ARABLE FARMER IN LÜCHOW-DANNENBERG, GERMANY

HAS AN ARABLE FARM WITH 380 HECTARES OF POTATOES, RAPESEED, SUGAR BEET AND GRAIN.

“In our region, the soil in the spring of 2018 was still very wet from the year before. When the rain stopped falling at the end of April, the soil dried out quickly. Our soil is sandy and can’t hold much water. To save the harvest, we had to start irrigating the crop at the end of May. Because of the prolonged drought and heat, the sprinkled soil dried out quickly again.”

Insufficient water
“In recent years, we've had an average of 600 millimetres of rainfall a year.

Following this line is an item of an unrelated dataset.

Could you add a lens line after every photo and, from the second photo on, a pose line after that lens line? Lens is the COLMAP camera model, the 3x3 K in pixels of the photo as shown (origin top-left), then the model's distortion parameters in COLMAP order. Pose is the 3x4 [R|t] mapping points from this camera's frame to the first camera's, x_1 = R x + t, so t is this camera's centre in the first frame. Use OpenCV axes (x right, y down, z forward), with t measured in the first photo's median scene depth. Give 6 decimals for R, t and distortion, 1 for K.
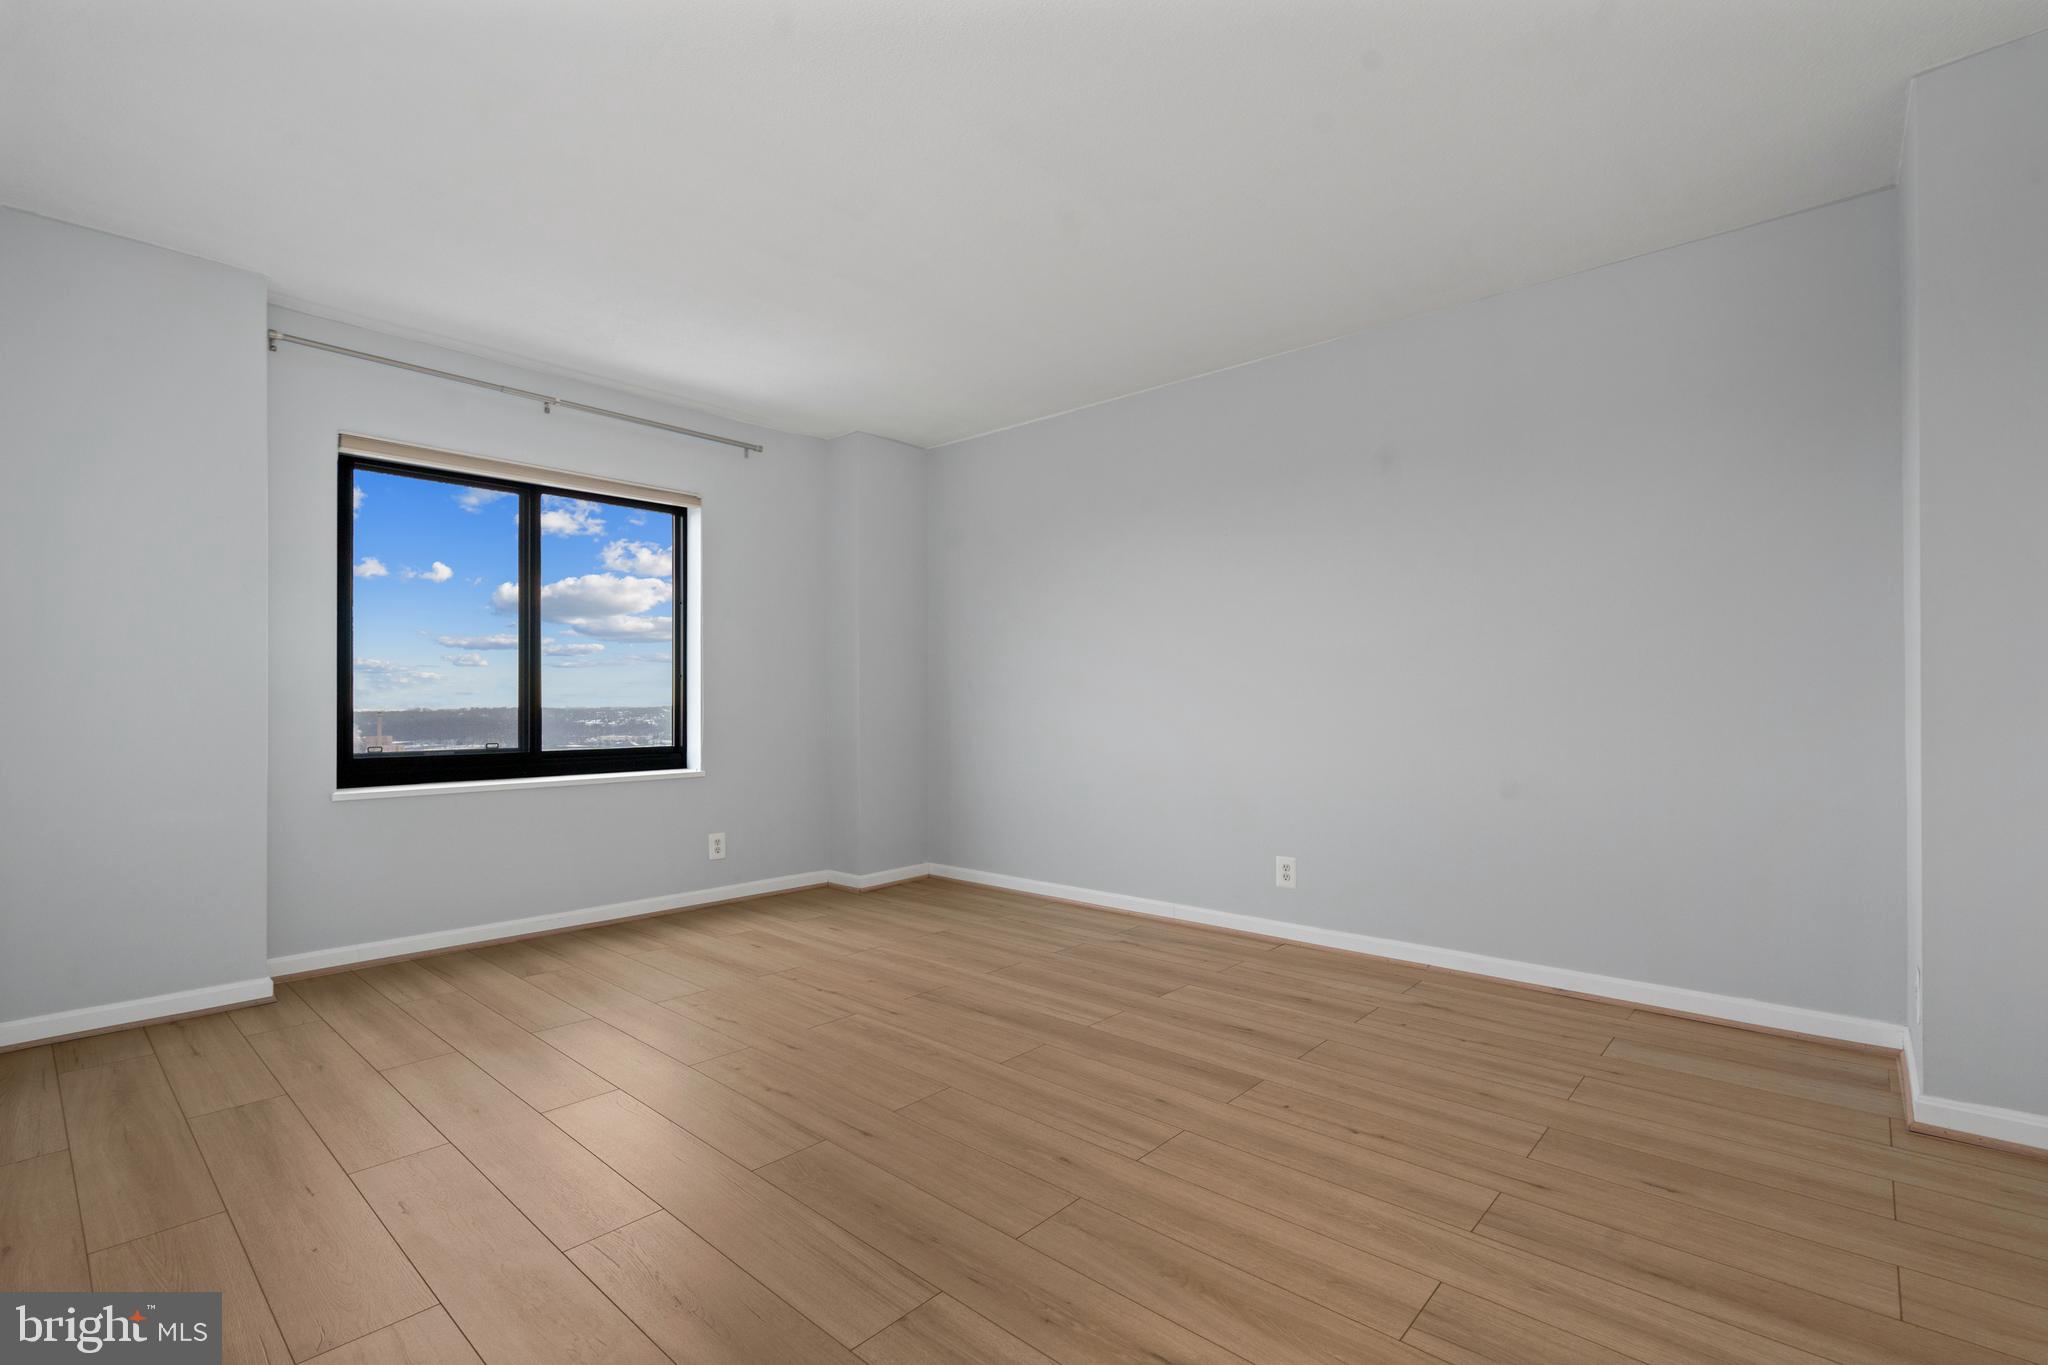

Last year this was only half, 300 millimetres. Half of that fell between January and April. So there was far too little rainfall during the growing season. Early in the year we started irrigating the crops. Under the German Water Act, we can only use a certain amount of water each year. This is usually enough for us, but soon we had used up a large part of it.”

Setting priorities
“Due to the limited amount of water available, we had to choose which crops we continued to irrigate. Not only the availability of water, but also the lack of the right infrastructure to irrigate all fields posed challenges. Our priority was the potatoes. We were trying to save what there was to save. It took a lot of time, energy and money.”

Impact
“The prolonged drought and heat had a major impact. The potatoes grew less and remained very small. The irrigation caused secondary growth. Potatoes start to germinate and form new tubers that grow together. The foliage on the potatoes was seriously wilted. This made harvesting difficult and took more time. We had 20 percent less revenue from the land. I've never experienced such an extremely dry season before. Last winter there was also little rainfall, which means that the soil is still very dry today. We expect to start sprinkling early this year as well. So it could be a similarly difficult summer.”